• **Exercise instructions**: Leave the images aside and copy out the whole listing, exact to the word.

• **Collected data**:
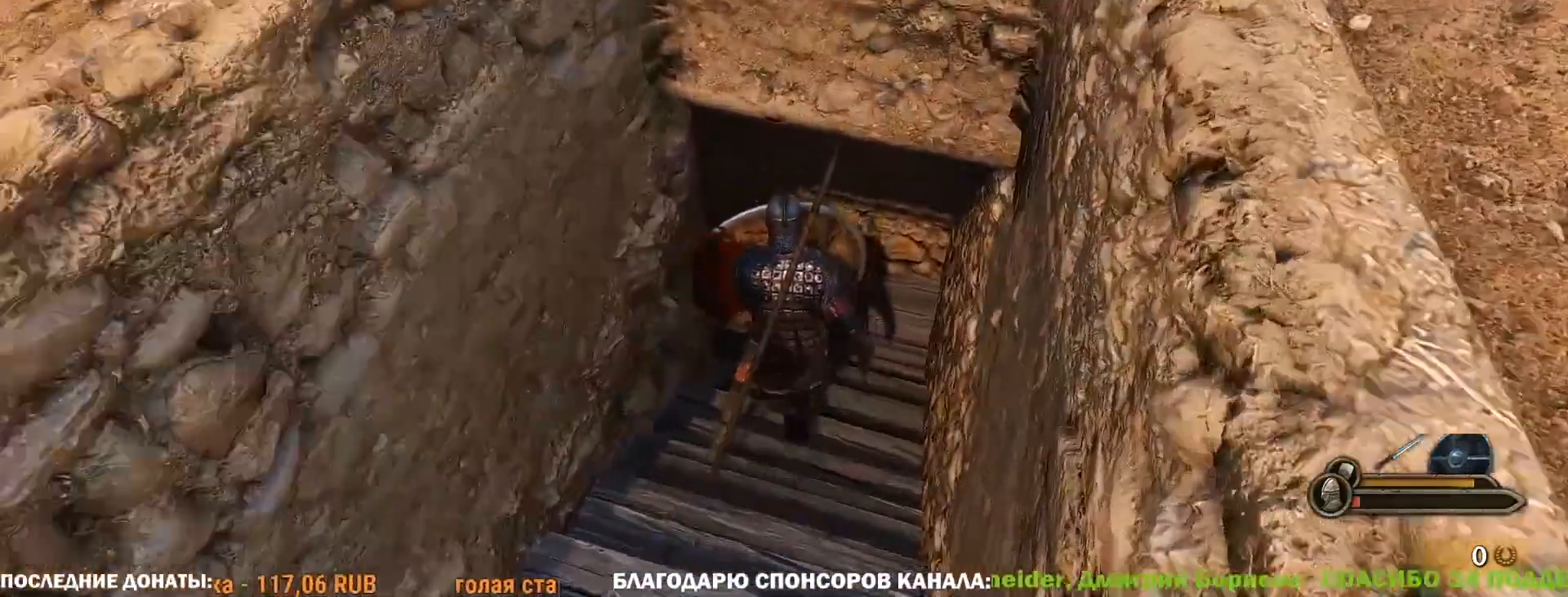
{"keys": ["w"], "mouse": ["right"], "events": [[117, "d", "up"]]}
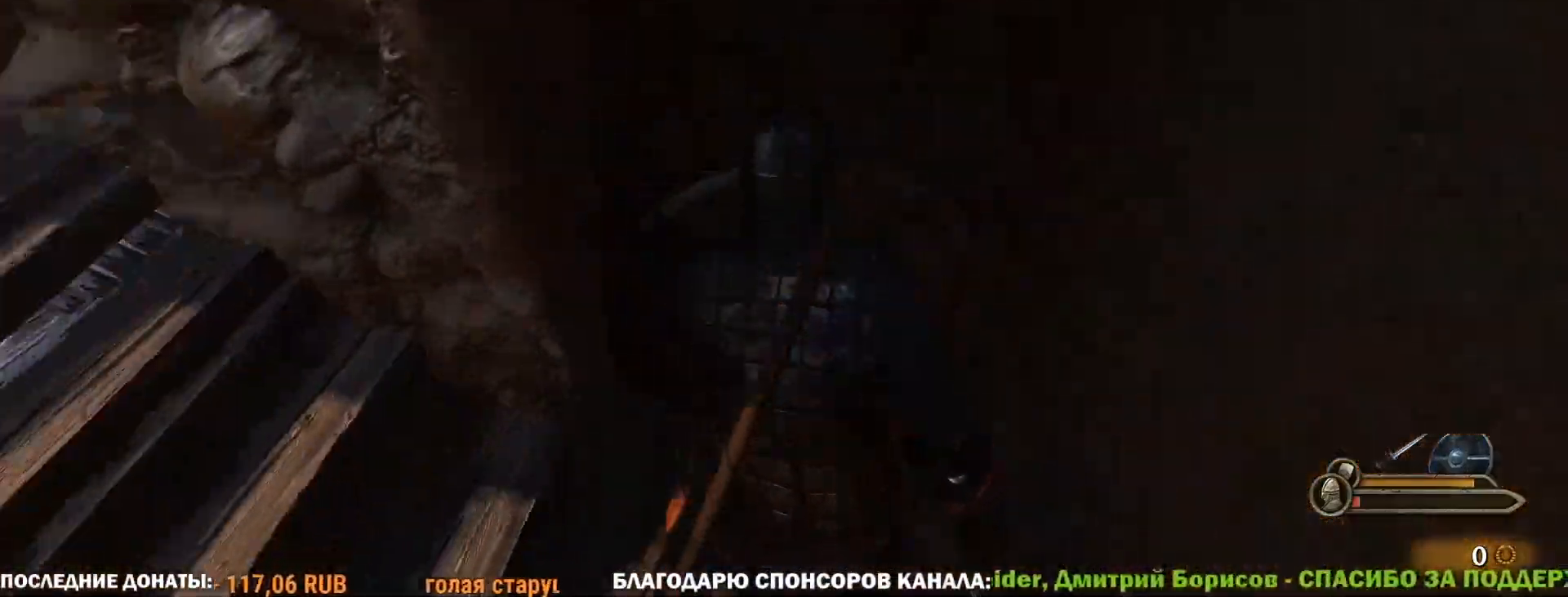
{"keys": ["w"], "mouse": ["right"], "events": []}
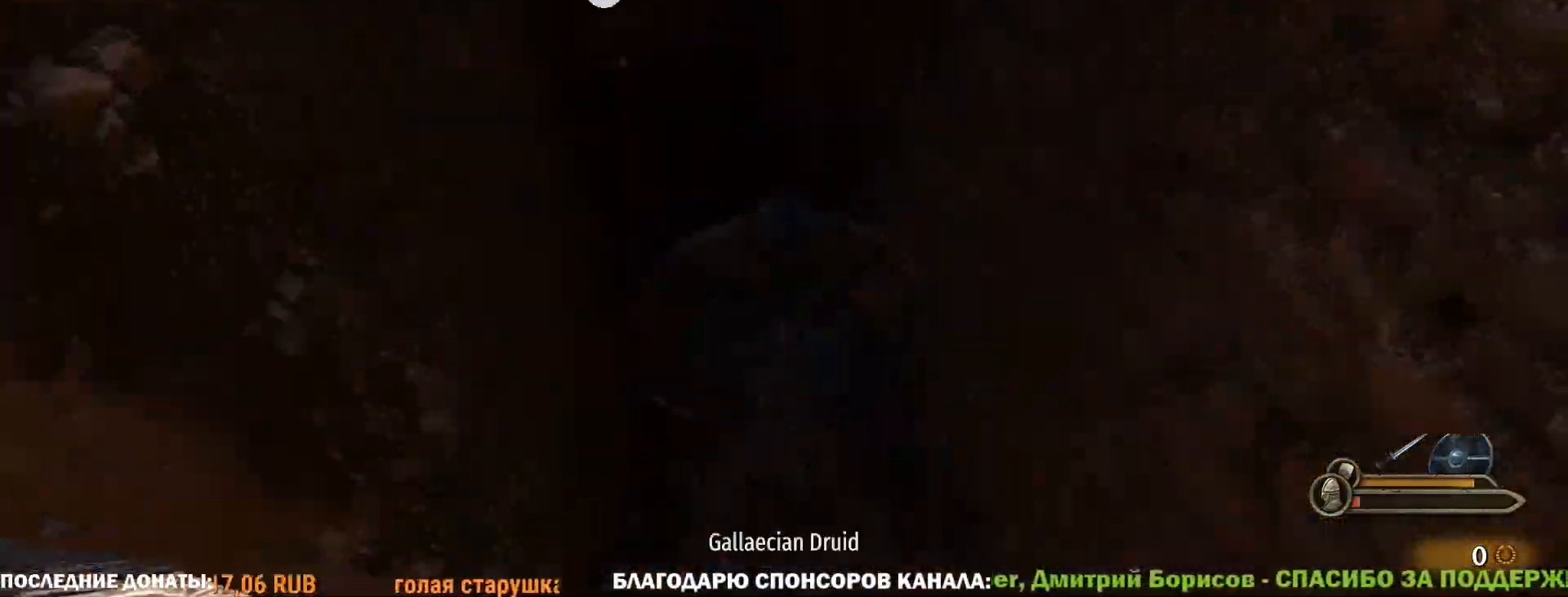
{"keys": ["d", "w"], "mouse": ["right"], "events": [[467, "d", "down"]]}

• **Answer box**:
{"keys": ["w"], "mouse": ["right"], "events": [[117, "d", "up"]]}
{"keys": ["w"], "mouse": ["right"], "events": []}
{"keys": ["d", "w"], "mouse": ["right"], "events": [[467, "d", "down"]]}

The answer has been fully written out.